Perfy does not add extra overhead to these functions -- but the builtin profiler does.
This can be validated by running Perfy with and without the builtin profiler enabled: it adds 11% overhead to this function.
For other functions such as stringFromTimer
or AnimateEnlarge
it only adds 3% and 5% respectively.
This means it's not Perfy that is wrong here but the builtin profiler.
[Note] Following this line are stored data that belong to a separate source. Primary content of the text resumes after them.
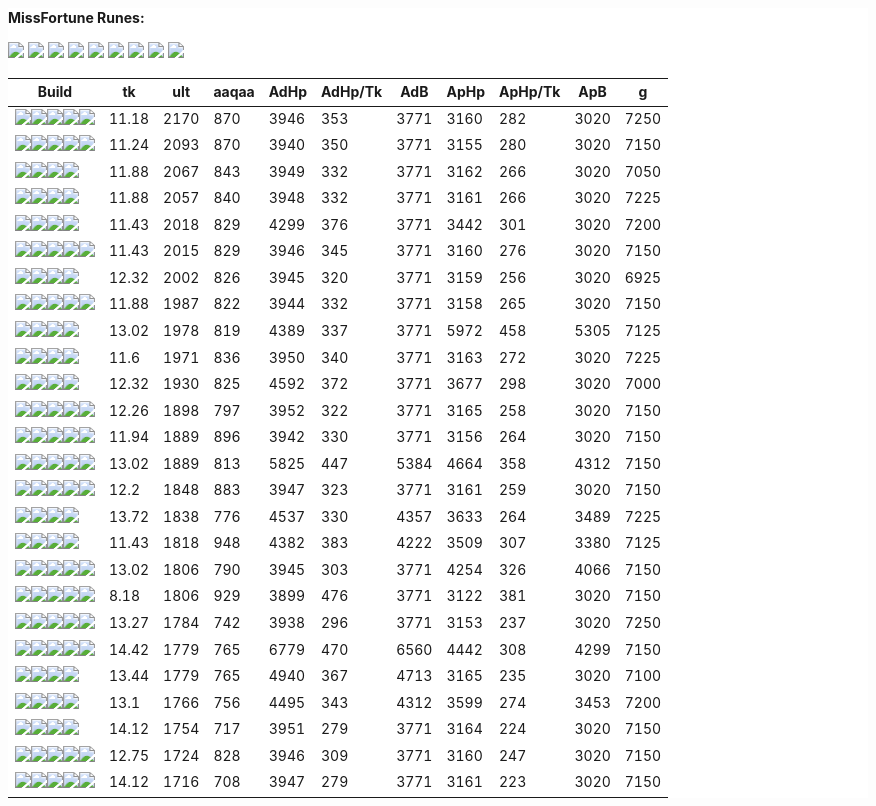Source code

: 

**MissFortune Runes:**


![](/Styles/Precision/PressTheAttack/PressTheAttack.png)
![](/Styles/Precision/Overheal.png)
![](/Styles/Precision/LegendBloodline/LegendBloodline.png)
![](/Styles/Precision/CutDown/CutDown.png)
![](/Styles/Sorcery/AbsoluteFocus/AbsoluteFocus.png)
![](/Styles/Sorcery/GatheringStorm/GatheringStorm.png)
![](/StatMods/StatModsAdaptiveForceIcon.png)
![](/StatMods/StatModsAdaptiveForceIcon.png)
![](/StatMods/StatModsArmorIcon.png)





 Build |tk|ult|aaqaa|AdHp|AdHp/Tk|AdB|ApHp|ApHp/Tk|ApB|g
-|-|-|-|-|-|-|-|-|-|-
![](/item/3036.png)![](/item/3142.png)![](/item/1055.png)![](/item/1036.png)![](/item/1036.png)|11.18|2170|870|3946|353|3771|3160|282|3020|7250
![](/item/3036.png)![](/item/6676.png)![](/item/1055.png)![](/item/1036.png)![](/item/1036.png)|11.24|2093|870|3940|350|3771|3155|280|3020|7150
![](/item/3036.png)![](/item/3179.png)![](/item/1055.png)![](/item/1038.png)|11.88|2067|843|3949|332|3771|3162|266|3020|7050
![](/item/3036.png)![](/item/3004.png)![](/item/1055.png)![](/item/1037.png)|11.88|2057|840|3948|332|3771|3161|266|3020|7225
![](/item/3036.png)![](/item/3074.png)![](/item/1055.png)![](/item/1036.png)|11.43|2018|829|4299|376|3771|3442|301|3020|7200
![](/item/3036.png)![](/item/6696.png)![](/item/1055.png)![](/item/1036.png)![](/item/1036.png)|11.43|2015|829|3946|345|3771|3160|276|3020|7150
![](/item/3036.png)![](/item/6695.png)![](/item/1055.png)![](/item/1037.png)|12.32|2002|826|3945|320|3771|3159|256|3020|6925
![](/item/3036.png)![](/item/6693.png)![](/item/1055.png)![](/item/1036.png)![](/item/1036.png)|11.88|1987|822|3944|332|3771|3158|265|3020|7150
![](/item/3036.png)![](/item/3156.png)![](/item/1055.png)![](/item/1037.png)|13.02|1978|819|4389|337|3771|5972|458|5305|7125
![](/item/3036.png)![](/item/3508.png)![](/item/1055.png)![](/item/1037.png)|11.6|1971|836|3950|340|3771|3163|272|3020|7225
![](/item/3036.png)![](/item/3072.png)![](/item/1055.png)![](/item/1036.png)|12.32|1930|825|4592|372|3771|3677|298|3020|7000
![](/item/3036.png)![](/item/3006.png)![](/item/1055.png)![](/item/1038.png)![](/item/1038.png)|12.26|1898|797|3952|322|3771|3165|258|3020|7150
![](/item/3036.png)![](/item/3095.png)![](/item/1055.png)![](/item/1036.png)![](/item/1036.png)|11.94|1889|896|3942|330|3771|3156|264|3020|7150
![](/item/3036.png)![](/item/6673.png)![](/item/1055.png)![](/item/1036.png)![](/item/1036.png)|13.02|1889|813|5825|447|5384|4664|358|4312|7150
![](/item/3036.png)![](/item/3087.png)![](/item/1055.png)![](/item/1036.png)![](/item/1036.png)|12.2|1848|883|3947|323|3771|3161|259|3020|7150
![](/item/3036.png)![](/item/3814.png)![](/item/1055.png)![](/item/1037.png)|13.72|1838|776|4537|330|4357|3633|264|3489|7225
![](/item/3036.png)![](/item/6609.png)![](/item/1055.png)![](/item/1037.png)|11.43|1818|948|4382|383|4222|3509|307|3380|7125
![](/item/3036.png)![](/item/3139.png)![](/item/1055.png)![](/item/1036.png)![](/item/1036.png)|13.02|1806|790|3945|303|3771|4254|326|4066|7150
![](/item/3036.png)![](/item/6672.png)![](/item/1055.png)![](/item/1036.png)![](/item/1036.png)|8.18|1806|929|3899|476|3771|3122|381|3020|7150
![](/item/6676.png)![](/item/3142.png)![](/item/1055.png)![](/item/1036.png)![](/item/1036.png)|13.27|1784|742|3938|296|3771|3153|237|3020|7250
![](/item/3036.png)![](/item/3026.png)![](/item/1055.png)![](/item/1036.png)![](/item/1036.png)|14.42|1779|765|6779|470|6560|4442|308|4299|7150
![](/item/3036.png)![](/item/6333.png)![](/item/1055.png)![](/item/1036.png)|13.44|1779|765|4940|367|4713|3165|235|3020|7100
![](/item/3036.png)![](/item/3161.png)![](/item/1055.png)![](/item/1036.png)|13.1|1766|756|4495|343|4312|3599|274|3453|7200
![](/item/3179.png)![](/item/3142.png)![](/item/1055.png)![](/item/1038.png)|14.12|1754|717|3951|279|3771|3164|224|3020|7150
![](/item/3036.png)![](/item/3094.png)![](/item/1055.png)![](/item/1036.png)![](/item/1036.png)|12.75|1724|828|3946|309|3771|3160|247|3020|7150
![](/item/3004.png)![](/item/3142.png)![](/item/1055.png)![](/item/1036.png)![](/item/1036.png)|14.12|1716|708|3947|279|3771|3161|223|3020|7150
Again, neither of these is perfect.
This is a simple leaf function that formats the remaining time into a human-readable format.
local function stringFromTimer(t)
if t <= DBT.Options.TDecimal then
return ("%.1f"):format(t)
elseif t <= 60 then
return ("%d"):format(t)
else
return ("%d:%0.2d"):format(t / 60, math.fmod(t, 60))
end
end
The problem here is are the tail calls to string.format
, the function is instrumented as follows:
local function stringFromTimer(t) Perfy_Trace(Perfy_GetTime(), "Enter", "stringFromTimer")
if t <= DBT.Options.TDecimal then
return Perfy_Trace_Leave("Leave", "stringFromTimer", ("%.1f"):format(t))
elseif t <= 60 then
return Perfy_Trace_Leave("Leave", "stringFromTimer", ("%d"):format(t))
else
return Perfy_Trace_Leave("Leave", "stringFromTimer", ("%d:%0.2d"):format(t / 60, math.fmod(t, 60)))
end
end
Perfy_Trace_Leave
wraps the original return expression and returns it again, that allows us to inject a tracepoint between the evaluation of the return expression and the actual return.
But unlike Perfy_Trace
at the beginning of the function it can't contain a call to Perfy_GetTime()
to determine when the return is happening -- this is instead done inside Perfy.
That means the time it takes to call into Perfy is incorrectly attributed to stringFromTimer
and cannot be subtracted by the analysis script.
stringFromTimer
has a discrepancy of 5520 µs vs. our reference, it is called 16010 times in the trace, so that's 0.345 µs of error per call.
Unfortunately I don't think this is fixable for the general case:
we would need to add the Perfy_GetTime()
call to the end of the expression list to make sure it is evaluated after all return expressions, but the last expression can return a vararg of unknown length, so we can't just add it.
I validated this by rewriting all return points in stringFromTimer
as follows
local res = (""):format(t)
Perfy_Trace(Perfy_GetTime(), "Leave", "stringFromTimer")
return res
Perfy now reports only 27175 µs of total time (it got faster) for this function and the builtin profiler reports 26588 µs (it got slower) when changing from a tail call to an intermediate variable. That's a discrepancy of only 2.2% and in line with other functions.
Overall it's pretty accurate, especially when looking at the big picture. Note how the error for functions with tail calls is only large when looking at the relative error of a small function. The absolute error is on the order of hundreds of nanoseconds per function call.